Time to trudge through the rest of MoH season 2, since season 3 (now called “Fear Itself” and moved to a network) isn’t due till summer (or later, thanks to the writer’s strike). Looks like Gordon, Carpenter and Anderson will be back along with Mary Harron and Ronny Yu, all very promising. But for now, there’s nothing better to half-watch while I pay bills and wrap ebay packages than a TV movie by Tobe Hooper.

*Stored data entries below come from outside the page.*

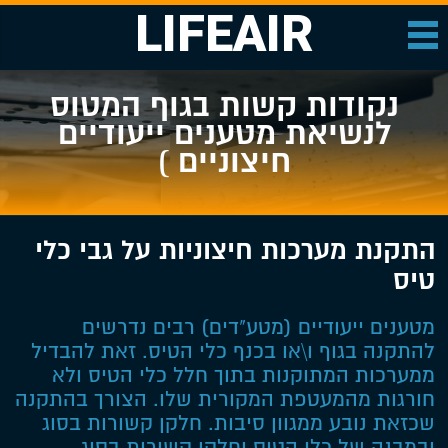
LIFEAIR
נקודות קשות בגוף המטוס
לנשיאת מטענים ייעודיים
חיצוניים )
התקנת מערכות חיצוניות על גבי כלי
טיס
מטענים ייעודיים (מטע"דים) רבים נדרשים
להתקנה בגוף ו\או בכנף כלי הטיס. זאת להבדיל
ממערכות המתוקנות בתוך חלל כלי הטיס ולא
חורגות מהמעטפת המקורית שלו. הצורך בהתקנה
שכזאת נובע ממגוון סיבות. חלקן קשורות בסוג
ובמבנה של כלי הטיס וחלקן קשורות בסוג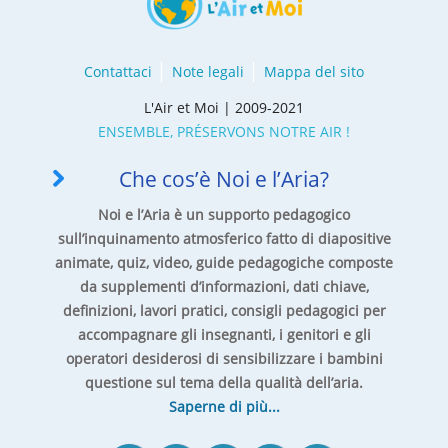
Contattaci
Note legali
Mappa del sito
L'Air et Moi | 2009-2021
ENSEMBLE, PRÉSERVONS NOTRE AIR !
Che cos’è Noi e l’Aria?
Noi e l’Aria è un supporto pedagogico
sull’inquinamento atmosferico fatto di diapositive
animate, quiz, video, guide pedagogiche composte
da supplementi d’informazioni, dati chiave,
definizioni, lavori pratici, consigli pedagogici per
accompagnare gli insegnanti, i genitori e gli
operatori desiderosi di sensibilizzare i bambini
questione sul tema della qualità dell’aria.
Saperne di più...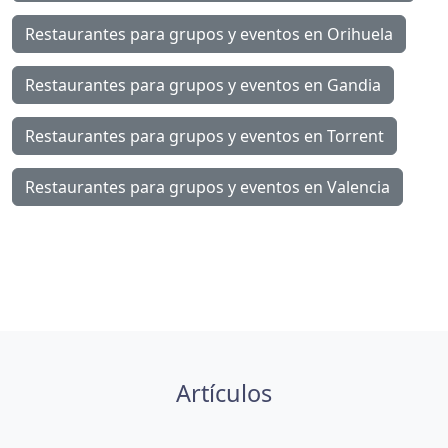
Restaurantes para grupos y eventos en Orihuela
Restaurantes para grupos y eventos en Gandia
Restaurantes para grupos y eventos en Torrent
Restaurantes para grupos y eventos en Valencia
Artículos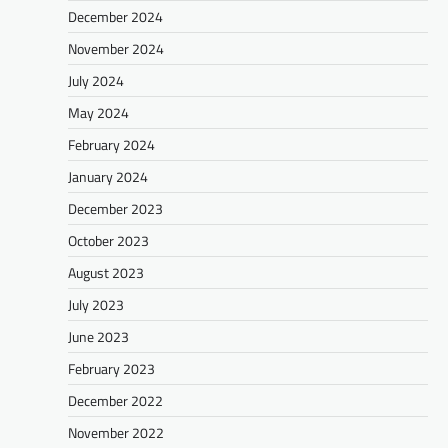
December 2024
November 2024
July 2024
May 2024
February 2024
January 2024
December 2023
October 2023
August 2023
July 2023
June 2023
February 2023
December 2022
November 2022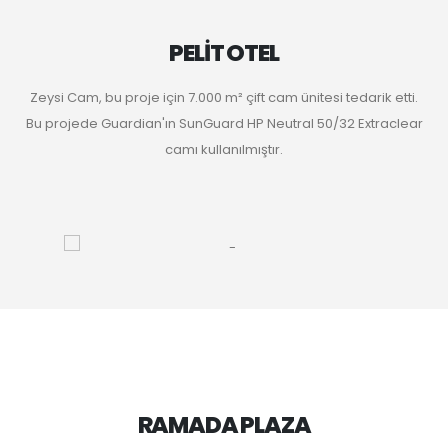
PELİT OTEL
Zeysi Cam, bu proje için 7.000 m² çift cam ünitesi tedarik etti.
Bu projede Guardian'ın SunGuard HP Neutral 50/32 Extraclear
camı kullanılmıştır.
RAMADA PLAZA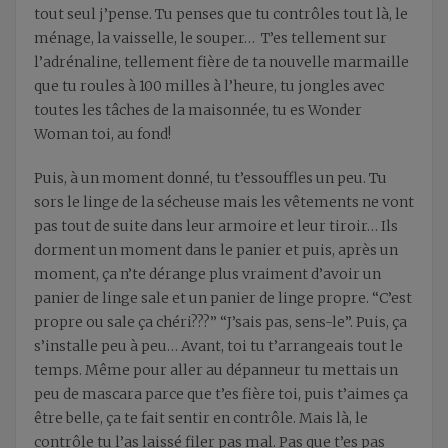
tout seul j’pense. Tu penses que tu contrôles tout là, le
ménage, la vaisselle, le souper… T’es tellement sur
l’adrénaline, tellement fière de ta nouvelle marmaille
que tu roules à 100 milles à l’heure, tu jongles avec
toutes les tâches de la maisonnée, tu es Wonder
Woman toi, au fond!
Puis, à un moment donné, tu t’essouffles un peu. Tu
sors le linge de la sécheuse mais les vêtements ne vont
pas tout de suite dans leur armoire et leur tiroir… Ils
dorment un moment dans le panier et puis, après un
moment, ça n’te dérange plus vraiment d’avoir un
panier de linge sale et un panier de linge propre. “C’est
propre ou sale ça chéri???” “J’sais pas, sens-le”. Puis, ça
s’installe peu à peu… Avant, toi tu t’arrangeais tout le
temps. Même pour aller au dépanneur tu mettais un
peu de mascara parce que t’es fière toi, puis t’aimes ça
être belle, ça te fait sentir en contrôle. Mais là, le
contrôle tu l’as laissé filer pas mal. Pas que t’es pas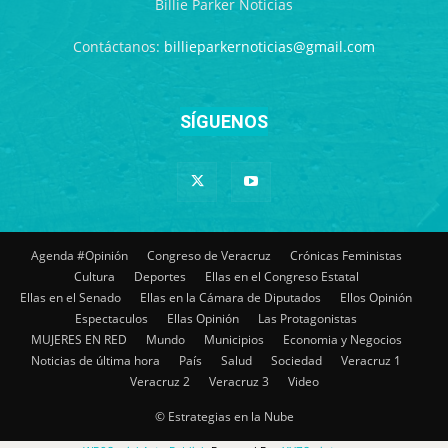
Billie Parker Noticias
Contáctanos:
billieparkernoticias@gmail.com
SÍGUENOS
Agenda #Opinión
Congreso de Veracruz
Crónicas Feministas
Cultura
Deportes
Ellas en el Congreso Estatal
Ellas en el Senado
Ellas en la Cámara de Diputados
Ellos Opinión
Espectaculos
Ellas Opinión
Las Protagonistas
MUJERES EN RED
Mundo
Municipios
Economia y Negocios
Noticias de última hora
País
Salud
Sociedad
Veracruz 1
Veracruz 2
Veracruz 3
Video
© Estrategias en la Nube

It’s hard to say if this movie is worse than “Dance of the Dead”, but I think it might be. Inconsistent, blurry storytelling (patched over, but not enough, by character voiceover, even after that character has died) with that annoying overlapped visual effect used in “Dance”, and a story that leads nowhere and explains nothing, and not in a “increase suspense by withholding information” way. At least the inexplicably-acclaimed “Pelts” was a straightforward story, and at least “Dance” had that beautiful end-of-the-world rain-of-death moment. This has got none of that.

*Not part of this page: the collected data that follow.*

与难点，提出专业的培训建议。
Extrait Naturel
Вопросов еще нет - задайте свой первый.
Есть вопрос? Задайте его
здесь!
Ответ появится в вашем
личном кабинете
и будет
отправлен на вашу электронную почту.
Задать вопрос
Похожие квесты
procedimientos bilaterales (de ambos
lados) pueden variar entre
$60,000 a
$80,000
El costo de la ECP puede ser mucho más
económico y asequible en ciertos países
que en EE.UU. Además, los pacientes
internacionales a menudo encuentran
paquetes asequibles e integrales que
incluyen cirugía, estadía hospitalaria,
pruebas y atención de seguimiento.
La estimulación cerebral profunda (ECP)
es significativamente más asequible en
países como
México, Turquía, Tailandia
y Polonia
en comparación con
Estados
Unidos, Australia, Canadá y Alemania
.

Either this one dude or the whole town (or a neighboring town?) has a history of violence. Once every generation, they go berserk and kill each other. Or some of them do. And this is related to a demonic force or possession and/or oil in the ground and drips from the ceiling. Traces of the infectious family violence plot in “The Screwfly Solution” but to no purpose. Sometimes the damned thing is under the ground, external force, and sometimes it’s inside someone
One effective horror bit has a guy killing himself in the head with a hammer. It’s not clear why he turned on himself instead of the people around him. Ted Raimi is cast as a killer priest, but he can’t help much. A mess of a flick. That’s okay, I didn’t expect it to be very good.